Our findings may reflect concern over being regarded as exhibiting ‘socially unacceptable’ behaviour in regions characterised by a high density of strong neighbourhood ties. Additionally, in regions with strong neighbourhood ties, the informal provision of support and advice may serve to lower the likelihood of reporting arrears. Our findings are robust to a range of measures of neighbourhood ties covering many facets of such ties ranging from identifying with individuals living in the same neighbourhood to planning to remain living in the neighbourhood. In addition, we explore the robustness of our findings by employing different econometric modelling approaches and thereby lending further support for the role of neighbourhood effects in influencing household repayment behaviour.

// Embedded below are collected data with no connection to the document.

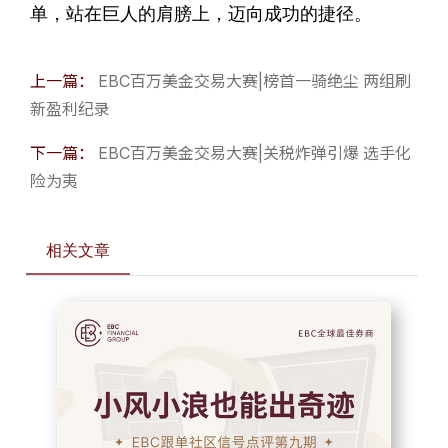
单，站在巨人的肩膀上，迈向成功的捷径。
上一篇：
EBC百万美金交易大赛|榜首一骑绝尘 两组刷
新盈利纪录
下一篇：
EBC百万美金交易大赛|关税炸弹引爆 选手化
险为夷
相关文章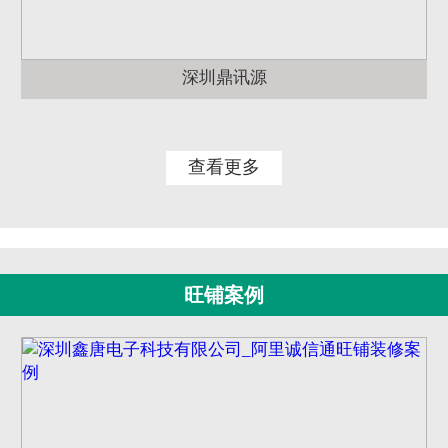
深圳鼎讯源
查看更多
旺铺案例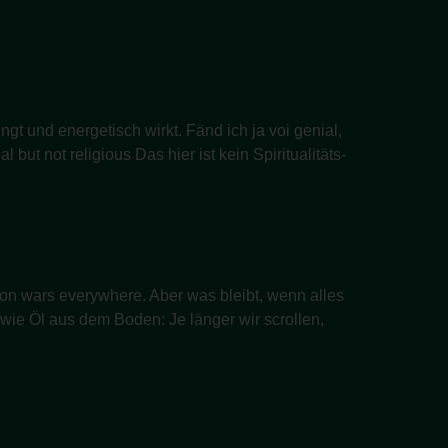
ngt und energetisch wirkt. Fänd ich ja voi genial,
but not religious Das hier ist kein Spiritualitäts-
tion wars everywhere. Aber was bleibt, wenn alles
 wie Öl aus dem Boden: Je länger wir scrollen,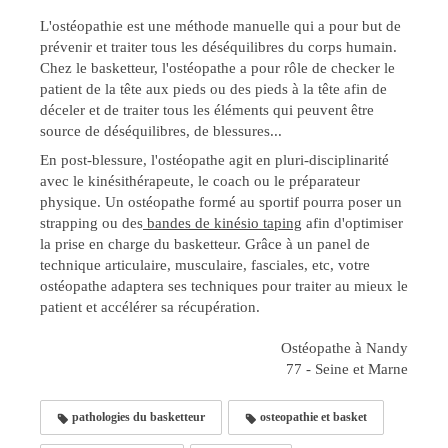
L'ostéopathie est une méthode manuelle qui a pour but de
prévenir et traiter tous les déséquilibres du corps humain.
Chez le basketteur, l'ostéopathe a pour rôle de checker le
patient de la tête aux pieds ou des pieds à la tête afin de
déceler et de traiter tous les éléments qui peuvent être
source de déséquilibres, de blessures...
En post-blessure, l'ostéopathe agit en pluri-disciplinarité
avec le kinésithérapeute, le coach ou le préparateur
physique. Un ostéopathe formé au sportif pourra poser un
strapping ou des
bandes de kinésio taping
afin d'optimiser
la prise en charge du basketteur. Grâce à un panel de
technique articulaire, musculaire, fasciales, etc, votre
ostéopathe adaptera ses techniques pour traiter au mieux le
patient et accélérer sa récupération.
Ostéopathe à Nandy
77 - Seine et Marne
pathologies du basketteur
osteopathie et basket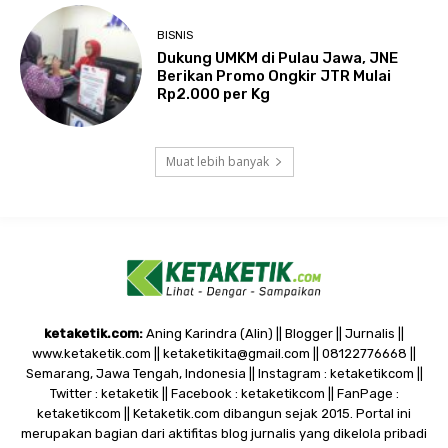
BISNIS
Dukung UMKM di Pulau Jawa, JNE
Berikan Promo Ongkir JTR Mulai
Rp2.000 per Kg
Muat lebih banyak
ketaketik.com:
Aning Karindra (Alin) || Blogger || Jurnalis ||
www.ketaketik.com || ketaketikita@gmail.com || 08122776668 ||
Semarang, Jawa Tengah, Indonesia || Instagram : ketaketikcom ||
Twitter : ketaketik || Facebook : ketaketikcom || FanPage :
ketaketikcom || Ketaketik.com dibangun sejak 2015. Portal ini
merupakan bagian dari aktifitas blog jurnalis yang dikelola pribadi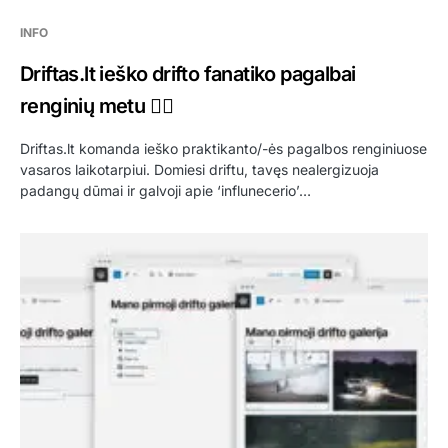
INFO
Driftas.lt ieško drifto fanatiko pagalbai
renginių metu 😶‍🌫️
Driftas.lt komanda ieško praktikanto/-ės pagalbos renginiuose
vasaros laikotarpiui. Domiesi driftu, tavęs nealergizuoja
padangų dūmai ir galvoji apie ‘influnecerio’…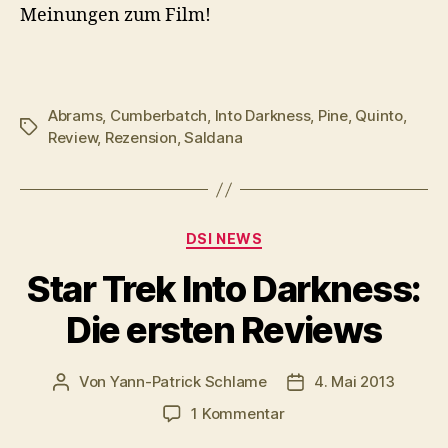
Meinungen zum Film!
Abrams
,
Cumberbatch
,
Into Darkness
,
Pine
,
Quinto
,
Schlagwörter
Review
,
Rezension
,
Saldana
Kategorien
DSI NEWS
Star Trek Into Darkness:
Die ersten Reviews
Von
Yann-Patrick Schlame
4. Mai 2013
Beitragsautor
Veröffentlichungsda
zu
1 Kommentar
Star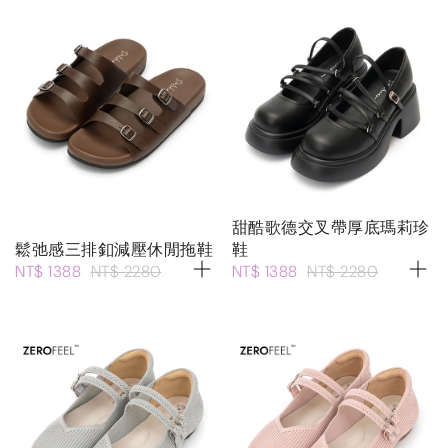
甜酷歌德交叉帶厚底瑪莉珍
鬆弛感三排釦減壓休閒拖鞋
鞋
NT$ 1388
NT$ 2280
NT$ 1388
NT$ 2280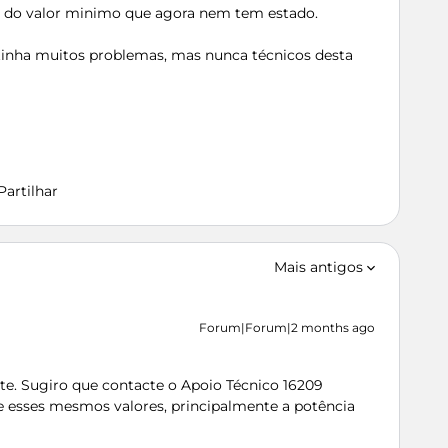
tro do valor minimo que agora nem tem estado.
tinha muitos problemas, mas nunca técnicos desta
Partilhar
Mais antigos
Forum|Forum|2 months ago
ite. Sugiro que contacte o Apoio Técnico 16209
e esses mesmos valores, principalmente a potência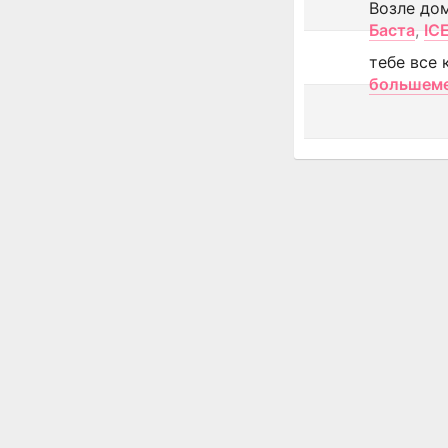
Возле до
Баста
,
IC
тебе все 
большем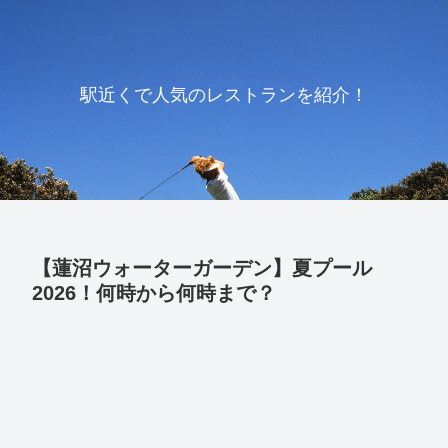
駅近くで人気のレストランを紹介！
【蓮沼ウォーターガーデン】夏プール
2026！何時から何時まで？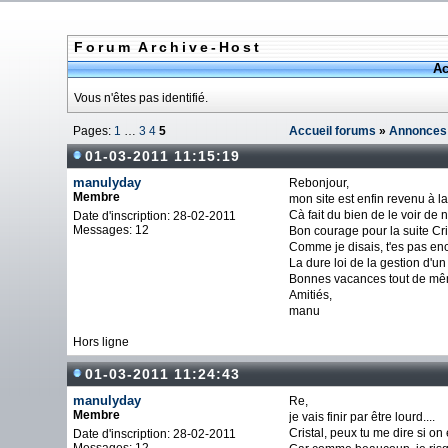
Forum Archive-Host
Ac
Vous n'êtes pas identifié.
Pages:
1
…
3
4
5
Accueil forums
»
Annonces
01-03-2011 11:15:19
manulyday
Rebonjour,
Membre
mon site est enfin revenu à l
Cà fait du bien de le voir de
Date d'inscription: 28-02-2011
Messages: 12
Bon courage pour la suite Cris
Comme je disais, t'es pas en
La dure loi de la gestion d'un s
Bonnes vacances tout de même 
Amitiés,
manu
Hors ligne
01-03-2011 11:24:43
manulyday
Re,
Membre
je vais finir par être lourd....
Cristal, peux tu me dire si on
Date d'inscription: 28-02-2011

The findings from our empirical analysis, thus, highlight the importance of considering the role of community and neighbourhood influences in financial behaviour and decision-making at the household level. With respect to practical implications, it is apparent that agencies operating at the community level such as the Citizens Advice Bureau or neighbourhood or community groups may play an effective role in enhancing neighbourhood ties and social interaction in areas where such ties are currently weak, which in turn may provide informal channels of support and/or financial advice to households facing repayment difficulties. Thus, our findings highlight possible channels of support for financially vulnerable households.
Footnotes
Acknowledgements
I am very grateful to two referees and the editor for constructive comments and excellent suggestions, and to Mark Harris, Arne Risa Hole, Jennifer Roberts and Karl Taylor for excellent advice. I am grateful for financial support from the Leverhulme Trust for the Major Research Fellowship 2011-007. Understanding Society is conducted by the Institute for Social and Economic Research at the University of Essex. Understanding Society was accessed via the UK Data Service and the National Grid Reference information was accessed via the Secure Data Service. Neither the original data creators, depositors or funders bear responsibility for the further analysis or interpretation of the data presented in this study. I am very grateful to the UK Data Service for supplying Understanding Society wave 1 and to the Secure Data Service for excellent support. The normal disclaimer applies.
Funding
This study was funded by the Leverhulme Trust Major Research Fellowship 2011-007.